Install dependencies:

pip install -r requirements.txt

Running the simulator

From the repository root:

python src/main.py

Controls / interaction

  • Mouse wheel: zoom camera
  • F11: toggle fullscreen
  • Overlay panel:
    • PAUSE while running to edit START/GOAL
    • Type x y z values into the boxes
    • Click PLAY to restart the pick-and-place loop using the new targets

Important rules enforced:

  • z >= 0
  • |p| must be within the workspace shell

Repository file guide (full explanation)

This section explains every important file in the repository and its role.

requirements.txt

Installs raylib Python bindings.


src/main.py

Application entry point and runtime loop:

  • configures window + camera
  • holds the pick-and-place finite-state machine:
    • HOME → START → PICK → GOAL → PLACE → HOME → WAIT → LOOP
  • generates a linear Cartesian trajectory between targets
  • runs IK each frame to get joint angles for the current EE target
  • calls FK for rendering joint/link positions
  • renders:
    • robot geometry, axes, ball, suction tool
    • overlay panel (status, parameters, input boxes, play/pause)

src/robot/robot_arm.py

Robot model and kinematics:

  • LinkParams: link length, mass, inertia approximations (rod model)
  • JointAngles: the 3 joint variables (yaw + 2 pitches)
  • RobotArm:
    • solve_ik()
    • forward_kinematics()
    • reach limits: min_reach, max_reach

src/sim/trajectory.py

A minimal trajectory generator:

  • LinearTrajectory:
    • reset(from,to,duration)
    • update(dt)
    • position()
    • finished

src/ui/overlay.py

Overlay panel and UI logic:

  • renders a semi-transparent panel
  • shows:
    • link lengths, masses, inertias
    • workspace bounds
    • reachability feedback for START/GOAL
    • phase label and runtime error (if any)
  • implements:
    • PLAY/PAUSE button
    • editable START and GOAL text fields (active when paused)

src/render/draw_utils.py

Rendering helpers using raylib primitives:

  • text helpers:
    • draw_text_bold()
    • draw_text_small()
  • robot visuals:
    • base pedestal
    • joint housings
    • tapered link cylinders with end caps
    • suction tool

Simulation video

Below is a link to the simulation video on YouTube.

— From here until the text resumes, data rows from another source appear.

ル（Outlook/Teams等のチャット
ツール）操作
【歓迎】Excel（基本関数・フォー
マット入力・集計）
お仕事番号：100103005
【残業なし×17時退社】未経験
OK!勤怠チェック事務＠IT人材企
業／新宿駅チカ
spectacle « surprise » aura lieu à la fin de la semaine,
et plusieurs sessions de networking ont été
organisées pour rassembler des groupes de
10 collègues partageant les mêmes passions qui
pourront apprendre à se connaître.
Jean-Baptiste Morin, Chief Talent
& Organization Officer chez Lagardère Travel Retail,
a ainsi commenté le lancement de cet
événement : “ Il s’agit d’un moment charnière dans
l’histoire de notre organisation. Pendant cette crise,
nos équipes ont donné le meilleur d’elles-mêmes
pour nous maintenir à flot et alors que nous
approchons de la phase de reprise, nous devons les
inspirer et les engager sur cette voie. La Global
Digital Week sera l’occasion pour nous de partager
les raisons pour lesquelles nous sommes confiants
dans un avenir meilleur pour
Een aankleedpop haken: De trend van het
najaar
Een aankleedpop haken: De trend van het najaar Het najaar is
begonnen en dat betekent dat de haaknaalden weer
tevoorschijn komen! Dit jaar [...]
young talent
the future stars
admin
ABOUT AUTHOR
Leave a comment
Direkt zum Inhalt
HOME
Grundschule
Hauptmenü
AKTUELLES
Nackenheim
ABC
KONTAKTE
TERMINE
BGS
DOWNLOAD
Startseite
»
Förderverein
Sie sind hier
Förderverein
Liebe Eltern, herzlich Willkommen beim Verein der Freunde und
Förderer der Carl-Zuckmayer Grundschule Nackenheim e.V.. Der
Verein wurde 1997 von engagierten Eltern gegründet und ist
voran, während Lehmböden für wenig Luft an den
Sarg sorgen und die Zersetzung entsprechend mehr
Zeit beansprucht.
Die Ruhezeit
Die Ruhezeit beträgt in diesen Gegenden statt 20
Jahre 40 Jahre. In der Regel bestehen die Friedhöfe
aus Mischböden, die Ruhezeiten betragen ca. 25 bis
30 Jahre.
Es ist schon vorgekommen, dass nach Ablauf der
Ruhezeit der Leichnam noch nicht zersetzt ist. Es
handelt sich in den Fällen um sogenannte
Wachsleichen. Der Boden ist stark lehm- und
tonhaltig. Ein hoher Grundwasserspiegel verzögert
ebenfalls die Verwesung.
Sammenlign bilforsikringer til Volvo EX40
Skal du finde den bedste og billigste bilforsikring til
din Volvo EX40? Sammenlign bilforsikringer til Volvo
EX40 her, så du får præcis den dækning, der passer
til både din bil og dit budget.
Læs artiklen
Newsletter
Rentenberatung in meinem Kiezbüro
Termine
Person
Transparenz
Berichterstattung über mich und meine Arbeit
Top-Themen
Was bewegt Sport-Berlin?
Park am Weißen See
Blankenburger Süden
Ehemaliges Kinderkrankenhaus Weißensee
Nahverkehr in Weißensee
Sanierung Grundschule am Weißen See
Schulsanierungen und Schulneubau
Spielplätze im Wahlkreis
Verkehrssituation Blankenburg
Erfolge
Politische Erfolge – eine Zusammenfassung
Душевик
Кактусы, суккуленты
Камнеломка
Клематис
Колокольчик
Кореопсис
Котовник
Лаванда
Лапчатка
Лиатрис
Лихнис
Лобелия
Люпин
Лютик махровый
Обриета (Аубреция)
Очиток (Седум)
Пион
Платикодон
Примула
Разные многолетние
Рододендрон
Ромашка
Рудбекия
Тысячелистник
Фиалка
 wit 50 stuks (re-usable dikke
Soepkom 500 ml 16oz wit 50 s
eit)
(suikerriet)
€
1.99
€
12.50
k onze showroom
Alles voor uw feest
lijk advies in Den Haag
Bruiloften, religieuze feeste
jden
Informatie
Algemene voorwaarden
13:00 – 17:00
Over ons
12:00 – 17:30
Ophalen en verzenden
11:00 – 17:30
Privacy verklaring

3D simulation of an RRR manipulator in Python

Troubleshooting

pip install -r requirements.txt fails

  • Upgrade packaging tools:
    python -m pip install --upgrade pip setuptools wheel
  • Try a clean virtual environment.
  • If your platform does not have a prebuilt wheel for your Python version, you may need build tooling (C compiler) to compile the extension.

Window opens but the scene is black / crashes

  • Update your GPU driver.
  • Ensure your system supports the OpenGL version required by the installed raylib build.

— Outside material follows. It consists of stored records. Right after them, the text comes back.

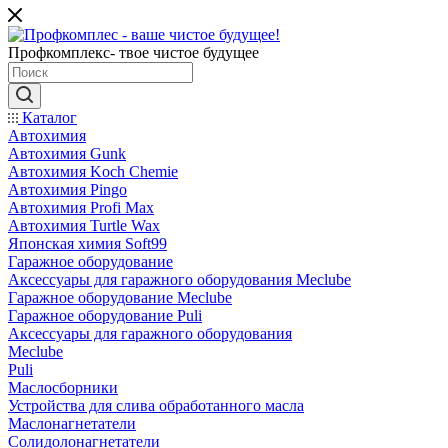
Профкомплекс- твое чистое будущее
Каталог
Автохимия
Автохимия Gunk
Автохимия Koch Chemie
Автохимия Pingo
Автохимия Profi Max
Автохимия Turtle Wax
Японская химия Soft99
Гаражное оборудование
Аксессуары для гаражного оборудования Meclube
Гаражное оборудование Meclube
Гаражное оборудование Puli
Аксессуары для гаражного оборудования
Meclube
Puli
Маслосборники
Устройства для слива обработанного масла
Маслонагнетатели
Солидолонагнетатели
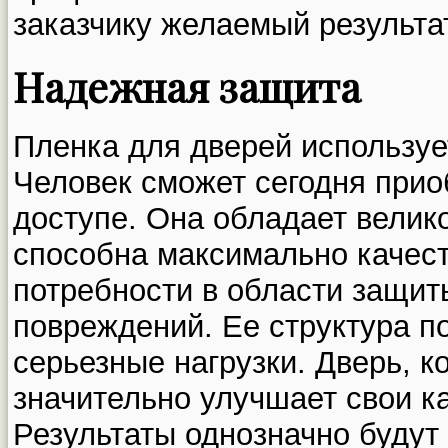
заказчику желаемый результат
Надежная защита
Пленка для дверей используе
Человек сможет сегодня прио
доступе. Она обладает велик
способна максимально качест
потребности в области защит
повреждений. Ее структура п
серьезные нагрузки. Дверь, к
значительно улучшает свои к
Результаты однозначно будут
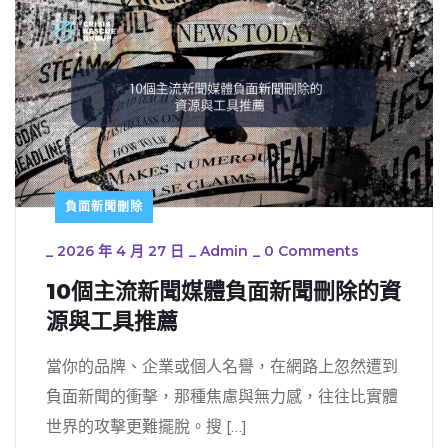
負面新聞刪除
_
2026 年 4 月 27 日
_
Admin
_
0 Comments
10個主流新聞媒體負面新聞刪除的資
源與工具推薦
當你的品牌、企業或個人名譽，在網路上忽然遭到
負面新聞的衝擊，那種焦慮與無力感，往往比實體
世界的攻擊更難擺脫。搜 […]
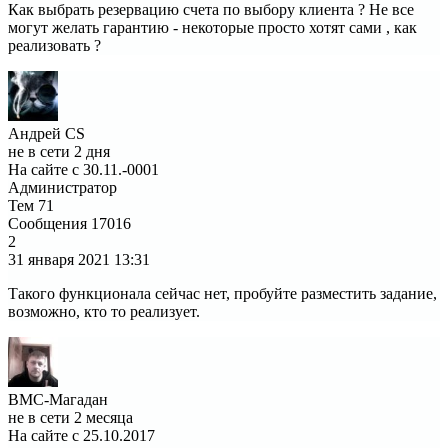
Как выбрать резервацию счета по выбору клиента ? Не все
могут желать гарантию - некоторые просто хотят сами , как
реализовать ?
Андрей CS
не в сети 2 дня
На сайте с 30.11.-0001
Администратор
Тем
71
Сообщения
17016
2
31 января 2021
13:31
Такого функционала сейчас нет, пробуйте разместить задание,
возможно, кто то реализует.
ВМС-Магадан
не в сети 2 месяца
На сайте с 25.10.2017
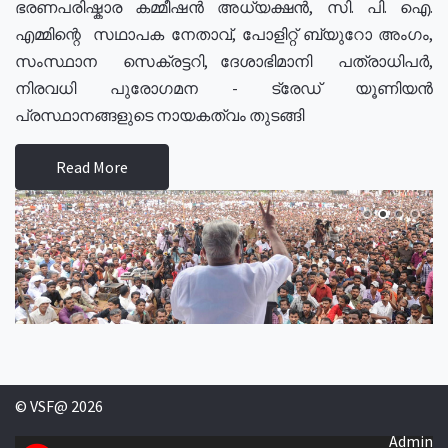
ഭരണപരിഷ്കാര കമ്മീഷൻ അധ്യക്ഷൻ, സി. പി. ഐ.
എമ്മിന്റെ സഥാപക നേതാവ്, പോളിറ്റ് ബ്യുറോ അംഗം,
സംസ്ഥാന സെക്രട്ടറി, ദേശാഭിമാനി പത്രാധിപർ,
നിരവധി പുരോഗമന - ട്രേഡ് യൂണിയൻ
പ്രസ്ഥാനങ്ങളുടെ നായകത്വം തുടങ്ങി
Read More
© VSF@ 2026
Admin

Start/Goal is “out of reach” (or rejected)

  • Ensure:
    • z >= 0
    • |p| is within the workspace shell:
      • [|L1 - L2|, L1 + L2]

About

In this repository you can find a 3D simulation of 3 DOF manipulator (RRR) which is written in Python. There is also a YouTube link for its simulation at the end of repo description.